С той весны, когда немцы захватили Францию, я только один раз видела их втроем — Леоне, издателя и Павезе; мы с Леоне вернулись ненадолго из ссылки, куда нас отправили сразу после вступления Италии в войну. У нас было разрешение приехать всего на несколько дней, и мы каждый вечер ужинали вместе; кроме Леоне, меня, Павезе и издателя, за столом непременно был кто-нибудь из новых сотрудников издательства, а также люди, приезжавшие из Рима и Милана с новыми идеями. Бальбо тогда не было: он воевал на албанском фронте.

Павезе почти никогда не вспоминал о Леоне. Он не любил вспоминать далеких или умерших. Так прямо и говорил:

— Когда кто-нибудь уезжает или умирает, я стараюсь о нем не думать, потому что не люблю страдать.

Думаю, потеря Леоне была для него очень мучительна. Леоне был его лучшим другом. А это была одна из тех потерь, которые терзали его всю жизнь. Точно так же, как не мог он уберечься от страданий самых жестоких и мучительных в жизни — страданий любви.

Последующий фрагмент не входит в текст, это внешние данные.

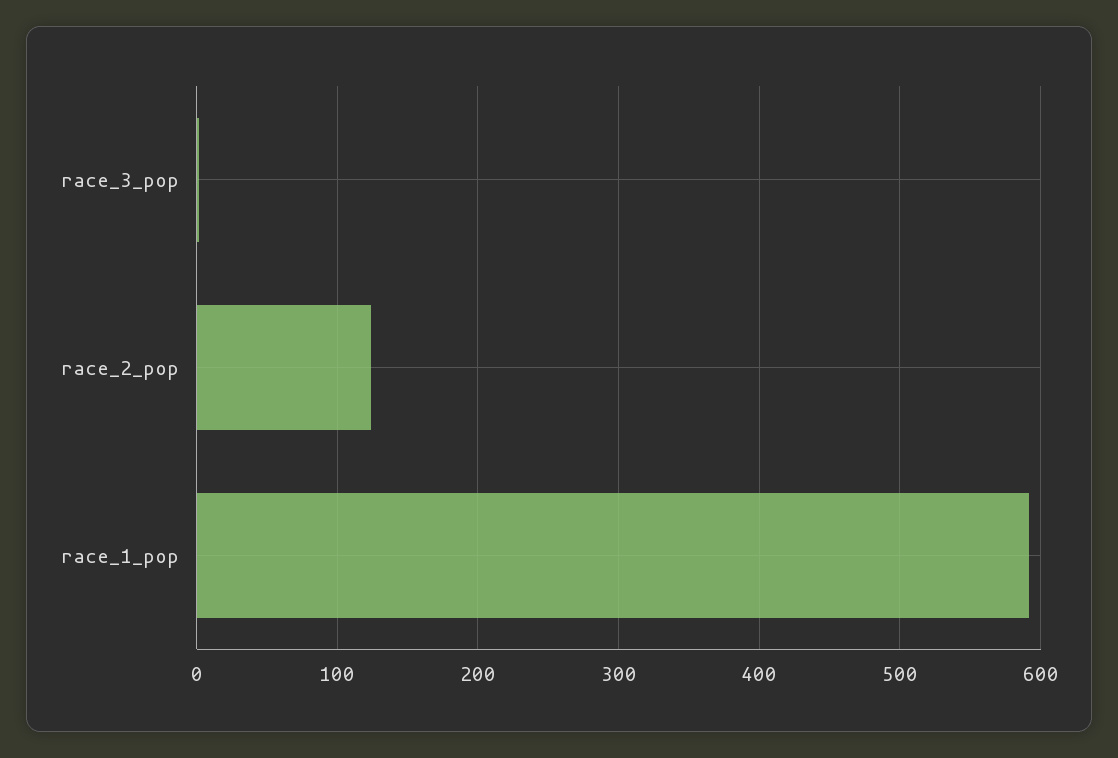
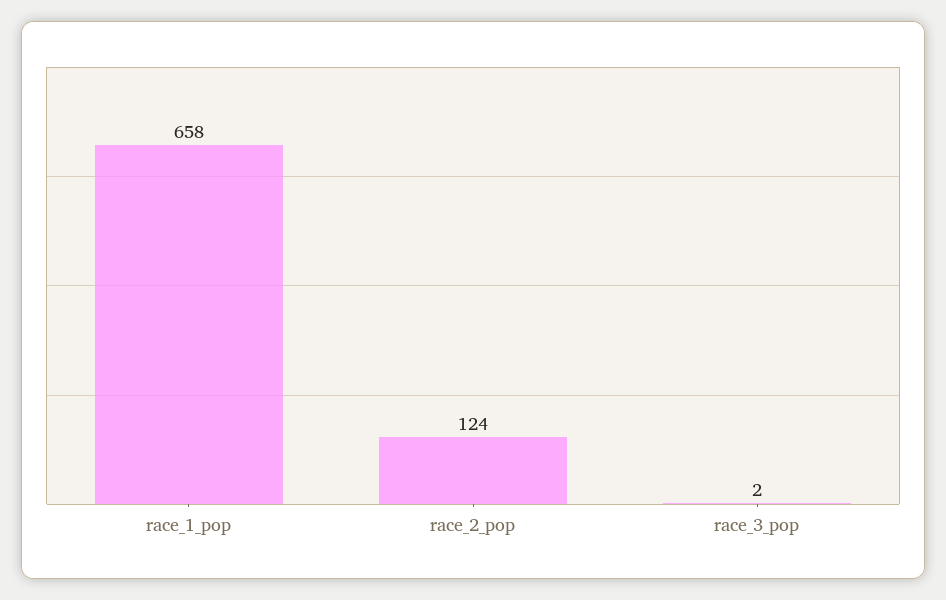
  {
    "race_3_pop": 2,
    "race_2_pop": 124,
-   "race_1_pop": 590
+   "race_1_pop": 658
  }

Любовь он переживал, как приступ лихорадки. Приступ длился год или два, а потом Павезе выздоравливал, но еще долго ходил отрешенный, очумелый, как после долгой и тяжелой болезни.

Та весна, последняя весна, когда Леоне еще работал в издательстве, немцы подступали к Франции, а в Италии все ждали войны, — та весна кажется такой далекой. И война тоже уходит все дальше. В издательстве, когда в войну отопление не работало, сложили кирпичные печи; потом опять починили калориферы, но печки простояли еще долго, пока наконец издатель не велел их разобрать. В кабинетах были навалены рукописи, поскольку шкафов не хватало; потом поставили шведские стеллажи со съемными полками, достающие до самого потолка. В конце коридора была стена, выкрашенная в черный цвет, и на нее прикалывали кнопками гравюры и репродукции. Потом и кнопки, и репродукции выбросили и на их место повесили настоящие картины в металлических рамах.

Отец всю оккупацию провел в Бельгии. Он оставался в Льеже до последнего, работал в своем институте и не верил, что немцы войдут так скоро, потому что помнил прошлую войну, когда они простояли под Льежем целых две недели. Однако тут немцы не заставили себя ждать, и отец решил наконец закрыть опустевший институт и добрался до Остенде — то пешком, в толпе беженцев, то на попутных машинах. В Остенде его взял к себе в машину какой-то знакомый из Красного Креста. На отца надели халат и довезли до Булони. Тут они попали в руки к немцам. Отец и не подумал скрывать свое настоящее имя. Но немцы почему-то не обратили внимание на типично еврейскую фамилию и спросили его, что он намерен делать. Отец высказал пожелание вернуться в Льеж. Туда его и отправили.